**Required work**:
The answer must consist of every line from the entries below that contains the word "round".

**Dataset**:
>>>
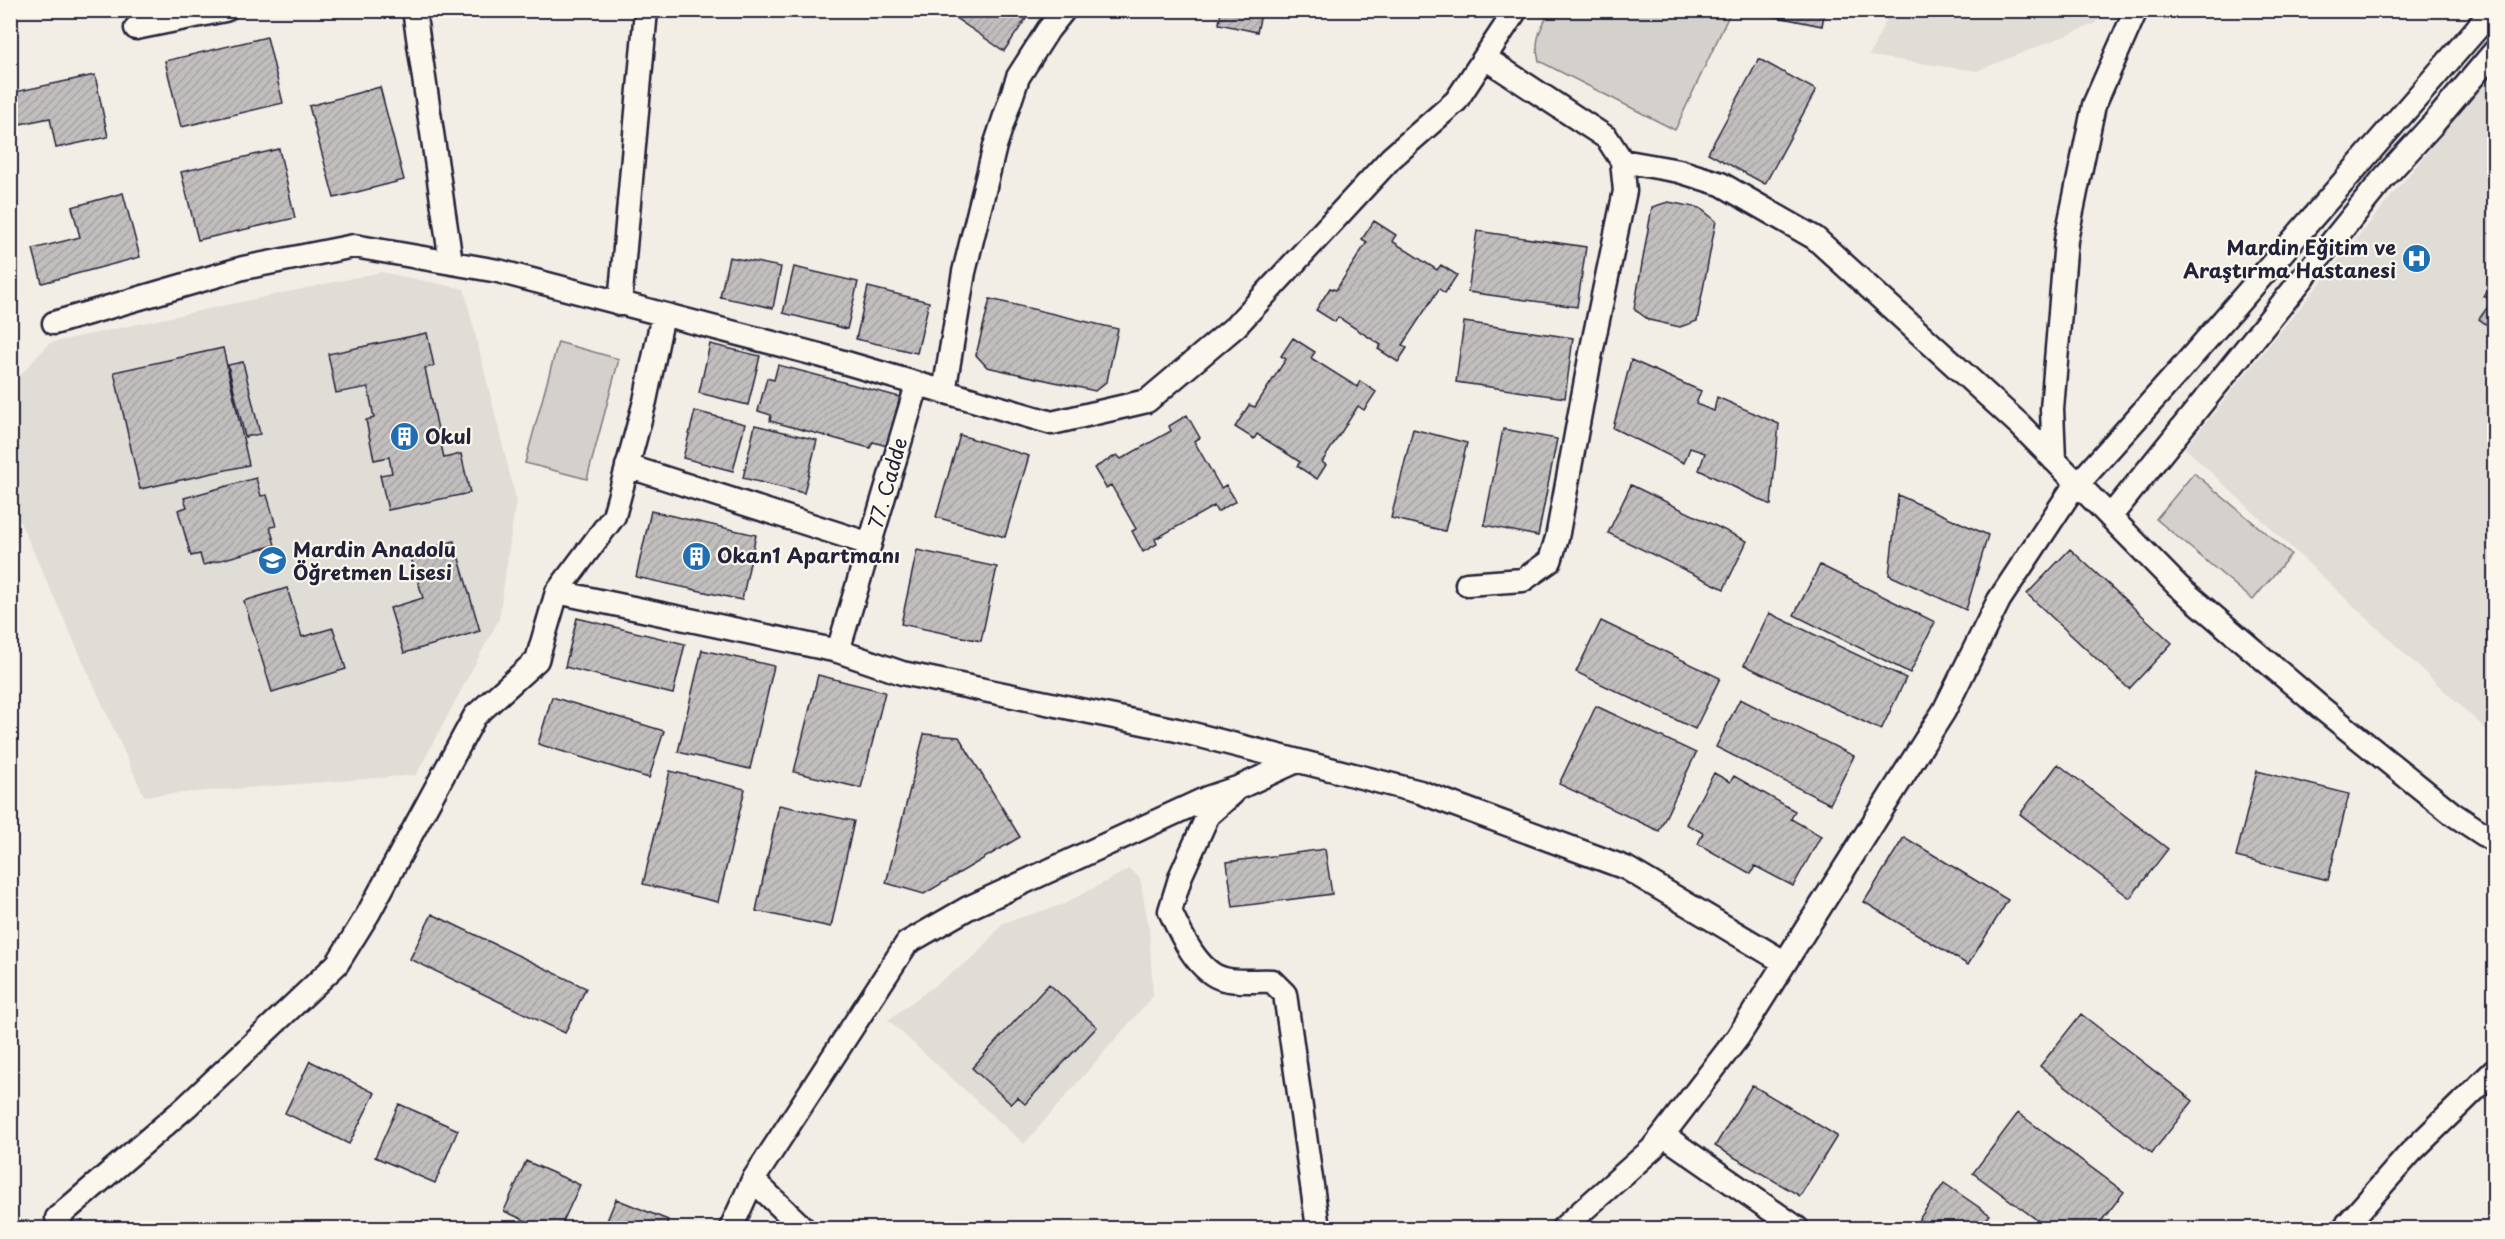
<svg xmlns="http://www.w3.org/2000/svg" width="2505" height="1239" viewBox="0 0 2505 1239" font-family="'Playpen Sans',sans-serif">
	<defs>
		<pattern id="building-hatch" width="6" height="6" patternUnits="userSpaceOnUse" patternTransform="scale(1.5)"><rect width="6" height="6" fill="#c2bebe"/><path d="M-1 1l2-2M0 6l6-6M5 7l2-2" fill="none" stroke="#a6a3a4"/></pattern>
	</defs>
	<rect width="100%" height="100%" fill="#f2eee5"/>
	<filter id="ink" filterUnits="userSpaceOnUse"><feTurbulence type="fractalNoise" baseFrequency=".0167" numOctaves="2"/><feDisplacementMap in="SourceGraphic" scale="12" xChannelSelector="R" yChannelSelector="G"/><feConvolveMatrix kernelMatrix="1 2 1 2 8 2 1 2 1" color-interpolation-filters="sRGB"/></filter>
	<g filter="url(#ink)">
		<path fill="#e0dcd6" d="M 1891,10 L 2108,10 L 2108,11 L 2094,24 L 1977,71 L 1869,56 Z
			M 2494,71 L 2494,737 L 2185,448 Z
			M 381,272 L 464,289 L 516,499 L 499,619 L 416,775 L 144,796 L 11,502 L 10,386 L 50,343 Z
			M 1129,869 L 1140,878 L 1149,929 L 1153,996 L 1024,1144 L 888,1020 L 975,956 L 1003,923 L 1064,904 Z"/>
		<path fill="#d4d1cc" stroke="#7b7a84" stroke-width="1.5" d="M 1550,10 L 1731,10 L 1731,11 L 1675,130 L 1539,61 C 1533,41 1541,28 1550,10 Z
			M 558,342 L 619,359 L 587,479 L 525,463 Z
			M 2194,473 L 2291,554 L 2253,600 L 2156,519 Z"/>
		<path fill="url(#building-hatch)" stroke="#22223b" stroke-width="1.5" d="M 950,10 L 1032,10 L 1004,51 L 948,13 Z
			M 1221,10 L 1262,10 L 1257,32 L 1219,24 Z
			M 1764,10 L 1825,10 L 1822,26 L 1763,14 Z
			M 267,37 L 283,103 L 181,127 L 165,61 Z
			M 1759,59 L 1816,90 L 1765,184 L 1708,153 Z
			M 95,75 L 108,137 L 56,148 L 50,118 L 10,126 L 10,93 Z
			M 380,87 L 404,180 L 334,198 L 309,106 Z
			M 279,149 L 295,218 L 198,240 L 181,172 Z
			M 123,193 L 140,257 L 42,283 L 33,249 L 80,237 L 72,207 Z
			M 1668,202 L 1700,208 L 1716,221 L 1697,321 L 1680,327 L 1649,320 L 1634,309 L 1652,207 Z
			M 1374,221 L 1396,235 L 1392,241 L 1437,270 L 1441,265 L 1457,275 L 1445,293 L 1439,289 L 1402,345 L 1407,348 L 1398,362 L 1378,349 L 1381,345 L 1338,317 L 1335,322 L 1316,310 L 1330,288 L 1336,290 L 1367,242 L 1362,239 Z
			M 1477,231 L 1586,247 L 1577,307 L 1468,292 Z
			M 729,257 L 781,267 L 773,308 L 720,297 Z
			M 794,267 L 858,282 L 847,329 L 783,313 Z
			M 2494,282 L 2494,330 L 2479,319 L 2492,301 L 2484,296 Z
			M 868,287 L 929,302 L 917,353 L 856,339 Z
			M 990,299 L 1118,329 L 1107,381 L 1095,391 L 987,367 L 976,355 Z
			M 1464,322 L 1573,338 L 1565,398 L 1456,382 Z
			M 427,333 L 434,366 L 425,368 L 444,458 L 461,454 L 470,493 L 388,510 L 380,475 L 392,473 L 389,457 L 374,460 L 366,420 L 374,418 L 368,387 L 336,393 L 328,354 Z
			M 1293,338 L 1315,352 L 1311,358 L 1357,387 L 1360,381 L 1376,392 L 1364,410 L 1358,406 L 1322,462 L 1326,465 L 1317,479 L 1297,466 L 1300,462 L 1257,434 L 1254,439 L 1235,427 L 1249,405 L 1255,407 L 1286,359 L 1281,356 Z
			M 710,344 L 760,356 L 748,405 L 699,393 Z
			M 223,348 L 249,465 L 140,489 L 114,372 Z
			M 1631,360 L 1701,391 L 1696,404 L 1714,411 L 1717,397 L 1779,424 L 1771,505 L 1699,470 L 1705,453 L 1690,448 L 1684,463 L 1613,428 Z
			M 243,362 L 260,434 L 245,437 L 228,365 Z
			M 778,365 L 900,397 L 887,446 L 873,442 L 870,448 L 770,421 L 771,415 L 758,411 L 767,378 L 774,380 Z
			M 695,411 L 745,424 L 733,471 L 683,458 Z
			M 1187,415 L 1200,438 L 1194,441 L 1221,488 L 1226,485 L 1236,501 L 1217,512 L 1214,506 L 1155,539 L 1157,544 L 1143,552 L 1132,531 L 1136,529 L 1111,485 L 1106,488 L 1094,468 L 1117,455 L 1121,459 L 1171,431 L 1169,426 Z
			M 755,425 L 817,440 L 804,493 L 743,478 Z
			M 1413,429 L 1467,443 L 1445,531 L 1391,518 Z
			M 1503,429 L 1557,439 L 1538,536 L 1484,525 Z
			M 960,435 L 1029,456 L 1005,537 L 936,517 Z
			M 256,478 L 261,496 L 267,495 L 276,526 L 270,527 L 275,545 L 203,565 L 200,554 L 191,556 L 178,510 L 187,507 L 184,498 Z
			M 1631,485 L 1747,541 L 1724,589 L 1608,533 Z
			M 1898,495 L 1988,535 L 1966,610 L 1889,575 Z
			M 651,511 L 756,535 L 742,600 L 636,577 Z
			M 454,541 L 480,631 L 404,653 L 390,608 L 423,598 L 410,554 Z
			M 2070,549 L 2172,643 L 2129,689 L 2027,594 Z
			M 917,550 L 997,567 L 981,641 L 901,624 Z
			M 1820,565 L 1935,622 L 1910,673 L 1794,615 Z
			M 287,588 L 302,637 L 333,628 L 346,669 L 272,692 L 244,601 Z
			M 1769,613 L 1906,678 L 1881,730 L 1744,665 Z
			M 577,618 L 685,644 L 673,694 L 565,667 Z
			M 1601,621 L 1720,678 L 1695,729 L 1576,672 Z
			M 702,650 L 774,666 L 750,769 L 678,752 Z
			M 818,675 L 885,692 L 861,788 L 794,772 Z
			M 552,697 L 664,731 L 649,778 L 538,744 Z
			M 1740,699 L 1854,756 L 1830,804 L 1716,747 Z
			M 1596,706 L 1696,753 L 1659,831 L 1559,784 Z
			M 924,734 L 959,737 L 1020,837 L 924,894 L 886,883 Z
			M 2058,764 L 2168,849 L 2130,898 L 2020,814 Z
			M 670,771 L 745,789 L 718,902 L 643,884 Z
			M 2257,771 L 2349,794 L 2328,880 L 2236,857 Z
			M 1714,773 L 1730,782 L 1734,776 L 1795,811 L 1791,819 L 1821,836 L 1793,886 L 1755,866 L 1751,874 L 1698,844 L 1703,833 L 1686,824 Z
			M 779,805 L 854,821 L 831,927 L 756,911 Z
			M 1904,837 L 2008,900 L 1968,965 L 1864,902 Z
			M 1325,849 L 1332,894 L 1233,907 L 1227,862 Z
			M 432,914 L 586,988 L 565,1033 L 410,959 Z
			M 1049,984 L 1097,1027 L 1025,1104 L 1017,1097 L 1011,1104 L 972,1068 Z
			M 2081,1014 L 2193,1101 L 2152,1153 L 2040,1066 Z
			M 310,1061 L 375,1093 L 349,1144 L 285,1113 Z
			M 1752,1085 L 1837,1136 L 1800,1196 L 1715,1146 Z
			M 399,1104 L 458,1130 L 435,1183 L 375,1157 Z
			M 2018,1113 L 2124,1192 L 2096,1228 L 2048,1228 L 1973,1173 Z
			M 526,1161 L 580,1185 L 560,1228 L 542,1228 L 504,1211 Z
			M 1944,1183 L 1990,1215 L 1980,1228 L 1913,1228 Z
			M 616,1199 L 668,1220 L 665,1228 L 604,1228 Z"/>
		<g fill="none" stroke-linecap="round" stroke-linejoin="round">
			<defs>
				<path id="minor" d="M 414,10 L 451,262
					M 136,28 L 225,10
					M 1622,161 L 1679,171 L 1721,184 L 1815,238 L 2020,425 L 2178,586 L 2320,707 L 2453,814 L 2494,841
					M 620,304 L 646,10
					M 54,323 L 243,268 L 354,246 L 498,271 L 819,355 L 1052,423 L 1147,401 L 1236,326 L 1391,158 L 1456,101 L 1516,10
					M 944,392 L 964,272 L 995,146 L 1018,77 L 1048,30 L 1064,10
					M 2054,460 L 2052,409 L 2066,240 L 2094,105 L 2136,10
					M 627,466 L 870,544
					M 2110,517 L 2382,180 L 2434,123 L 2494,52
					M 1467,584 L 1523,580 L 1550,561 L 1557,538 L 1591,353 L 1625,191 L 1622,161 L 1607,138 L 1485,58
					M 557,592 L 838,651 L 902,673 L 1177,730 L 1420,792 L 1626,868 L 1784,962
					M 838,651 L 917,385
					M 1232,794 L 1208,815 L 1181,875 L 1170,911 C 1180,933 1198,973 1224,979 C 1239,983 1257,980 1272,981 L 1285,994 L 1318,1228
					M 1663,1135 L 1797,1228
					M 753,1180 L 803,1228
					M 62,1228 L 57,1218 L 187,1106 L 337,964 L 368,914 L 475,716 L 537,660 L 557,592 L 614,516 L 645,401 L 663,315
					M 731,1228 L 753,1180 L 907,943 L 968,908 L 1207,798 L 1240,787 L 1297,761
					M 1563,1228 L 1652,1149 L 1738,1037 L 1944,711 L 1999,600 L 2069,494 L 2180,370 L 2493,10
					M 2344,1228 L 2411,1152 L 2494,1071"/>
			</defs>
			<use href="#minor" stroke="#22223b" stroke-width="27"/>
			<use href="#minor" stroke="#fbf7ec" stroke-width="22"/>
		</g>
	</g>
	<defs>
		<symbol id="hospital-disc" viewBox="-11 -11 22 22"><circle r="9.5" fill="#1f6fb2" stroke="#fbf7ec"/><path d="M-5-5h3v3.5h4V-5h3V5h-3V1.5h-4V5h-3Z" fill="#fff"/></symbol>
		<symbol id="building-disc" viewBox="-11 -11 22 22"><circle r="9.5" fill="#1f6fb2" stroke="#fbf7ec"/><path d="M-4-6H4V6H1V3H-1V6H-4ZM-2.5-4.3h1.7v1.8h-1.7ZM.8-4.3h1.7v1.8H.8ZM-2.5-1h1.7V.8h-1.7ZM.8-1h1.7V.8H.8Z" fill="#fff"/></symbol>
		<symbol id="school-disc" viewBox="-11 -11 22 22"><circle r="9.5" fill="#1f6fb2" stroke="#fbf7ec"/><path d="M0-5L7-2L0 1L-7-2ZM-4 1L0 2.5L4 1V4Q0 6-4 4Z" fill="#fff"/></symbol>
	</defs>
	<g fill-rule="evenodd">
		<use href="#hospital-disc" x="2400" y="242" width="33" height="33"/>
		<use href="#building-disc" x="388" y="420" width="33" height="33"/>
		<use href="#building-disc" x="680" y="540" width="33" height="33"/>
		<use href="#school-disc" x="256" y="544" width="33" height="33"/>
	</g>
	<g text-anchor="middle" stroke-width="4.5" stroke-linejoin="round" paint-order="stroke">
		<g font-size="20" font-weight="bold" fill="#22223b" stroke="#fbf7ec" text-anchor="start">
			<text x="2396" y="255" text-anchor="end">Mardin Eğitim ve<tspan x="2396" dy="23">Araştırma Hastanesi</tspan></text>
			<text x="425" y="444">Okul</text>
			<text x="293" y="557">Mardin Anadolu<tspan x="293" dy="23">Öğretmen Lisesi</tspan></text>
			<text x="717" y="563">Okan1 Apartmanı</text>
		</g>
		<g font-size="20" fill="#22223b" stroke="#fbf7ec">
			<text transform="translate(888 483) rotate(-74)" y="7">77. Cadde</text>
		</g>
	</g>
	<rect width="2505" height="1239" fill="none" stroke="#fbf7ec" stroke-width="36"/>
	<rect x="18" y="18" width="2469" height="1203" fill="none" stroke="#22223b" stroke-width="2" filter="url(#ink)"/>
</svg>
<<<
**Exercise output**:
		<g fill="none" stroke-linecap="round" stroke-linejoin="round">
	<g text-anchor="middle" stroke-width="4.5" stroke-linejoin="round" paint-order="stroke">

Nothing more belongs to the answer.